これからは、著作者が作品を創り、それらを展開させていくメディアを著作者がマーケティングを駆使して選択し、ビジネス展開をしていく時代になると思っています。
どんどん、そういう作家や、漫画家が増えてくると思います。

荻野

ということは出版、雑誌がありきで考えては遅れをとるということになりますか?

所先生

そうですね、海外では間違いなくそうなっています。

荻野

もう少し詳しく聞かせてください。

所先生

作品は、著作者に帰属しています。
それは皆さんもご承知と思いますが、最初の1歩を雑誌、書籍、メディアにたよらざるを得ないのが過去の展開例でした。
今は、NETも普及していますし、紙媒体はどんどん衰退してきていてさらに漫画家にとっては厳しい状況が生まれます。小説を書く作家は10数年前と比べると半分の市場になっているといわれています。
待ちの姿勢から、著作者が自分でコンテンツを管理して、事業展開をしていくような、イニシヤチィブを自分が取れるようにならないと正直食べていけない人達がさらに増えていくでしょう。
漫画家も97%は食べられない人達で、3%の漫画家が大きく稼げている状況です。
そこに何が違うかということを考えたときに私は、前述したような考え方が必要であると確信をしました。

荻野

なるほど、コンテンツ市場もアマゾン(キンドル)のように直接、著作権者と権利交渉をおこない、著作権者にリターンする利益を大きく支払うことで、出版社はずしがここ数年前から始まっていますよね。

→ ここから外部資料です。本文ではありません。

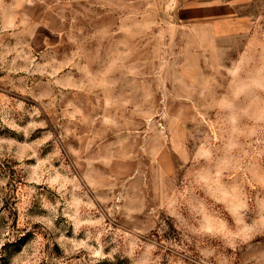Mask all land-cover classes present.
<instances>
[{
  "label": "rangeland",
  "instance_id": "rangeland-1",
  "mask_svg": "<svg viewBox=\"0 0 264 264\" xmlns=\"http://www.w3.org/2000/svg\"><path fill=\"white\" fill-rule=\"evenodd\" d=\"M0 0V264H264V0Z\"/></svg>",
  "mask_w": 264,
  "mask_h": 264
},
{
  "label": "crops",
  "instance_id": "crops-1",
  "mask_svg": "<svg viewBox=\"0 0 264 264\" xmlns=\"http://www.w3.org/2000/svg\"><path fill=\"white\" fill-rule=\"evenodd\" d=\"M215 5H212L211 2L209 5L207 3H199L192 0H185L183 5L180 7L179 15L181 18L195 23L203 18H211L216 11L214 12L213 8Z\"/></svg>",
  "mask_w": 264,
  "mask_h": 264
}]
</instances>
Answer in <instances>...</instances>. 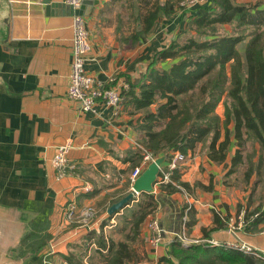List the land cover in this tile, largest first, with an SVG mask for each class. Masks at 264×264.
<instances>
[{
  "label": "crops",
  "instance_id": "1",
  "mask_svg": "<svg viewBox=\"0 0 264 264\" xmlns=\"http://www.w3.org/2000/svg\"><path fill=\"white\" fill-rule=\"evenodd\" d=\"M59 1L65 2L51 0ZM164 1L168 0H90L84 11L91 42L87 72L108 85L113 76L129 83L143 78L152 67L154 52L177 38L187 23L177 14L169 20L159 18L155 31L140 32L145 22L136 17V11L145 16ZM71 23L68 11L55 9L48 14L44 0H0V202L22 208L36 222L48 217L52 233L45 249L25 264L30 260L46 264V258L52 264H69L65 258L69 251H78L84 264H97L93 261L106 248L98 245L96 236L115 238L125 210L145 197L139 193L119 212H107L132 190V155L140 149L136 143H141L137 126L145 119L142 114H130L125 105L116 111L98 103L96 110H84L68 96ZM153 66L164 67L166 61ZM67 140L73 144L70 157L79 175L59 179L52 158L57 146ZM234 148L232 143L228 157L220 163L197 149L176 169L174 175L189 183L186 192L192 201L186 232L190 238L244 241L261 255L248 254L264 257V217L242 228L229 223L240 206L252 212L261 205L255 211H264V200L254 202L228 184ZM167 162L168 158L163 167ZM85 184L92 186L91 191L82 188ZM160 186L155 184L150 193L157 196ZM72 200L79 207H95L96 216L88 226L66 219V206ZM186 204L183 191H164L146 218H158L165 228L163 237L153 243L150 229L144 226L142 252L137 248L138 258L130 264H169L164 256H169L171 244L182 231ZM218 215L224 224L217 223ZM193 243L204 242L189 244Z\"/></svg>",
  "mask_w": 264,
  "mask_h": 264
},
{
  "label": "trees",
  "instance_id": "2",
  "mask_svg": "<svg viewBox=\"0 0 264 264\" xmlns=\"http://www.w3.org/2000/svg\"><path fill=\"white\" fill-rule=\"evenodd\" d=\"M199 7L197 15L189 18V36L184 42L173 38L154 52L151 69L124 90L123 105L130 114L144 116L137 133L153 156L166 154L169 158L173 151L193 155L202 147L204 153L220 163L228 157L234 143L227 175L239 171L247 162L245 179L257 173L264 181V0H207ZM173 11L174 5L168 0L153 6L145 16L138 15L145 22L140 32L147 34L159 17ZM162 61H166V66H153ZM221 102L226 109L223 119L216 111ZM248 140L253 143L252 153L246 150ZM132 157L133 169L142 162L144 153L136 149ZM174 173L173 179L188 191L189 183L180 181ZM160 187L157 196L143 192L145 197L125 210L124 228L132 223L125 238L96 236L98 245L106 248V253L99 254L104 264H130L142 223L156 207L158 198L164 191H182L175 184ZM260 208L261 205L255 210ZM219 217L217 223L224 224ZM260 217H264V211L255 219ZM51 238L48 217L30 221L19 252L39 253ZM88 239L89 235L85 236L84 240ZM169 253L164 256L169 264H264V257L237 248L185 245L179 239L173 241ZM65 258L69 264H84L73 251Z\"/></svg>",
  "mask_w": 264,
  "mask_h": 264
},
{
  "label": "built area",
  "instance_id": "3",
  "mask_svg": "<svg viewBox=\"0 0 264 264\" xmlns=\"http://www.w3.org/2000/svg\"><path fill=\"white\" fill-rule=\"evenodd\" d=\"M68 6L73 8H79L83 4L84 0H64ZM204 0H181L180 7L183 9L190 8ZM72 61L70 72V83L68 86V96L71 99L77 100L81 103V107L84 110H96L98 103H104L108 106L114 107L118 111L123 106L125 98L124 90L130 87V83L123 80H117L116 77H111L108 85L106 82L101 81L88 73L86 70V62L88 60V54L91 49V42L89 37V30L86 25V17L84 14H75L72 16ZM136 145L143 151L144 157L140 164L136 165L130 174L131 183L139 176L148 163L155 158L152 153L146 151L142 144L136 143ZM73 144L71 140L57 146L52 158L53 165L56 169L57 178L62 179L65 177H74L79 175L77 163L70 157ZM187 155L181 151H174L168 158V162L165 167L161 168V174L156 184H175L182 189L187 204L185 206V213L183 215V227L182 231L177 233L176 237L179 238L183 244H189L194 242H204L209 245H221L232 248H237L241 251L252 253L255 255H261L257 249L247 243L242 242H219L214 239L202 238V239H190L186 234V221L187 215L192 208V201L190 195L184 190L183 186L177 184L173 179V173L178 169L179 165L186 161ZM86 191H91L92 186L85 184L82 187ZM249 212V210H248ZM260 211L249 212L241 210L239 213L240 223L242 225L249 221L254 220ZM66 219L70 222L74 221L80 225L88 226L90 222L96 216V209L92 205L79 207L75 200L70 201L65 210ZM238 219V220H239ZM235 221V220H234ZM148 228L152 233V241L157 244L163 237L165 228L161 225L158 218L154 217L148 224Z\"/></svg>",
  "mask_w": 264,
  "mask_h": 264
},
{
  "label": "water",
  "instance_id": "4",
  "mask_svg": "<svg viewBox=\"0 0 264 264\" xmlns=\"http://www.w3.org/2000/svg\"><path fill=\"white\" fill-rule=\"evenodd\" d=\"M98 0H95L97 2ZM47 3V13L55 12V9L66 13L67 11L73 16L75 14H84L85 8L90 0H84L79 8L68 6L65 2ZM167 160V155L162 154L151 160L143 171L137 176L132 183V190L119 200L113 202L107 209L112 215L128 206L135 196L143 192H152L155 184L158 182L161 168ZM30 221H35L33 217L25 214L23 209L16 206L10 208L0 202V264H25L26 260L33 255L32 252L20 254V246L23 237L28 231ZM185 245H189L188 243Z\"/></svg>",
  "mask_w": 264,
  "mask_h": 264
},
{
  "label": "rangeland",
  "instance_id": "5",
  "mask_svg": "<svg viewBox=\"0 0 264 264\" xmlns=\"http://www.w3.org/2000/svg\"><path fill=\"white\" fill-rule=\"evenodd\" d=\"M180 1L181 0H169V4L174 5V11L172 13L163 15V16H161L159 18H161L163 20H169L170 18H173L175 15L178 14L179 17H182L185 20L187 19V23H186L185 27L183 28V32L179 33V35L177 36V38H180L179 39L180 41L184 42V40L189 36V33H190V32H187L188 31V26H189L188 25L189 24V18L196 16L197 15L196 12H199L201 9H200V7L197 9L198 5L190 7V8H186V9L184 8L183 9L182 7H180ZM206 1L207 0H204L203 2H201L199 4H205ZM164 2H166V1H164ZM143 8H145V7H143ZM180 14H185V15L182 16ZM138 15H139V12L136 11V17L137 18H138ZM157 25H158V23L153 28H151L150 32L151 31H155L157 29V27H158ZM227 31H229V30H227ZM223 32H226V30H223ZM199 37L203 39V36H199ZM223 99H225V96L223 97ZM225 110H226L225 109V104L223 102H221L218 105L216 111L218 112V114L220 116H222L221 117L222 119L224 118ZM200 145L202 146L201 143H200ZM252 145H253V143H252L251 140H248L246 142V150L248 149L249 150L248 152H250V153H252ZM199 150H202V147H199ZM253 160H256V158L253 157ZM246 165H247V162H246ZM246 165L242 166L241 169L239 171H237V172H234V174L228 175V177H227L228 184L230 186H232V188H231L232 190H239V192H242V194L244 196H247L249 199H254L253 200L254 202H261V201L264 200V181H261L262 179H259V176H258L257 173H254L250 177L249 180H246L245 179V168H246ZM238 210H239L238 211L239 213H240L241 210L247 211V214L249 213L248 212V206H246V205L241 206V208H239ZM239 213H238V215H239ZM238 215L236 216V219L234 217H230L229 218V223H230L232 228H235V227L242 228V227L246 226L248 223L253 221V220L252 221L248 220V222L246 224L242 225V223H240V219H239ZM154 217L155 216L152 215V216H150L148 219H146L142 223L140 236L138 237V239L136 240V242L133 245L135 247V257L134 258H136V259L138 258L137 248H140L139 244L142 242L141 235H142L143 228H144V226H148L149 222ZM124 223H123V221H121V224H122V225H120L121 226V231H119V233L115 237V239H117V240H119L121 238H125L126 233L130 232V230H131L132 223L130 222L125 228H124ZM186 234H187V232H186ZM187 236L190 238V236L188 234H187ZM175 239H179V238L175 237ZM190 239L194 240V239H197V238H190ZM192 242H194V241H192ZM238 242H242L243 243L244 241H238ZM244 243H247V242H244ZM247 244H249V243H247ZM249 245H251V244H249ZM251 246H253V245H251ZM140 251L142 252L141 248H140ZM143 253H145V251H143ZM73 254L76 256V258H78V259L81 258L80 257L81 254H79L78 251H73ZM101 259L102 258L100 256H97V259H95L93 262H96L97 264H104L105 261L101 260ZM44 262L46 264H52V263L49 262L48 258L44 259ZM27 264H34V263L30 260V261H28Z\"/></svg>",
  "mask_w": 264,
  "mask_h": 264
}]
</instances>
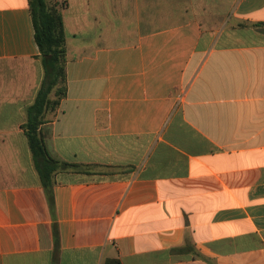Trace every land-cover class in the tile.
I'll use <instances>...</instances> for the list:
<instances>
[{
  "label": "crops",
  "instance_id": "crops-1",
  "mask_svg": "<svg viewBox=\"0 0 264 264\" xmlns=\"http://www.w3.org/2000/svg\"><path fill=\"white\" fill-rule=\"evenodd\" d=\"M59 1L51 204L28 0H0V264H264V0Z\"/></svg>",
  "mask_w": 264,
  "mask_h": 264
},
{
  "label": "trees",
  "instance_id": "trees-1",
  "mask_svg": "<svg viewBox=\"0 0 264 264\" xmlns=\"http://www.w3.org/2000/svg\"><path fill=\"white\" fill-rule=\"evenodd\" d=\"M63 6L64 2L59 0H28L33 37L42 67V80L33 103L26 110L23 129L34 167L51 204V178L61 162L50 156L41 125L66 96L65 34L61 16ZM105 264L120 263L112 259Z\"/></svg>",
  "mask_w": 264,
  "mask_h": 264
},
{
  "label": "rangeland",
  "instance_id": "rangeland-1",
  "mask_svg": "<svg viewBox=\"0 0 264 264\" xmlns=\"http://www.w3.org/2000/svg\"><path fill=\"white\" fill-rule=\"evenodd\" d=\"M246 39L248 38V37H245Z\"/></svg>",
  "mask_w": 264,
  "mask_h": 264
}]
</instances>
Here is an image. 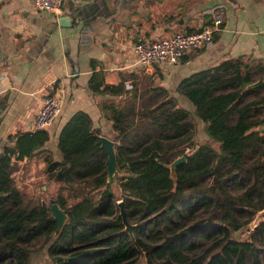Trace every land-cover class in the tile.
I'll return each instance as SVG.
<instances>
[{
    "label": "trees",
    "instance_id": "1",
    "mask_svg": "<svg viewBox=\"0 0 264 264\" xmlns=\"http://www.w3.org/2000/svg\"><path fill=\"white\" fill-rule=\"evenodd\" d=\"M254 65L244 56L230 58L182 79L177 89L193 110L163 86L138 96L134 82L131 88L124 82L107 84L102 72H93V92L120 97L101 107L116 131L115 181H121L133 235L149 264H158L157 259L161 264H264V246L255 242L264 239V222L251 240L237 242L232 236L264 208V81L246 89L264 66ZM146 96L138 108L136 100ZM192 112L203 122L209 140L196 143ZM100 135L90 115L76 111L58 137L63 161L46 159L52 180L68 165L65 184L53 199L68 214L58 233L50 204L24 209L12 178L18 161L32 158L50 140L49 129L9 137L0 152V264H34L33 257L44 249L53 264H134L138 259L132 236L122 231ZM211 140L219 143L218 149ZM189 146L195 148L173 176L168 164ZM75 177L93 186L68 205L63 190Z\"/></svg>",
    "mask_w": 264,
    "mask_h": 264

これ等はやはりアメリカの考え方なのでしょうね。

所先生

いいえ、世界の常識であり、日本が少し独自すぎるのではないでしょうかね。

荻野

なかなかそのような考え方を教えて頂ける先輩達が少ないですよね。
もう少し、突っ込んでお聞きすると所先生の未来への仕掛けはどんな布石をつくっているのでしょうか?

所先生

私は若いときから、将来を楽したいために色々な仕掛けを考えてきましたし、今も行っていますよ。あまりはっきりいえないことも在るので・・・・このあたりでひかえますが・・・・。
やなせたかし先生も70歳になってから仕事のピークがきました。
70代になってから死ぬほど忙しくなったようです。これは、この年代になっても稼げるしくみと仕掛けができていたからだと私は思います。
逆に言えば、作品を創る人間と、著作権を管理する人間がいればどのようなビジネスも展開が可能ということです。
そして、インターネットで自分の作品をフリーで出すようなお披露目の場は私は必要としませんし、そこの価値観と立ち位置がポイントなのです。
これが、ヒントでしょうかね・・・・・。

荻野

中々深いコメントをありがとうございました。
我々も見につまされる思いで話を聞かせていただきました。
今日はファンの皆様に色紙のプレゼントをお願いしたいのですが宜しいですか?

所ゆきよし漫画製作中
所先生

もちろん良いですよ。何を書いてもいいのかな??それでは・・・・。

荻野

安倍首相、小沢氏、新キャラクターの3枚を書いていただきました。
これをファンの方々にプレゼントさせて頂きます。
今日は、本当にありがとうございました。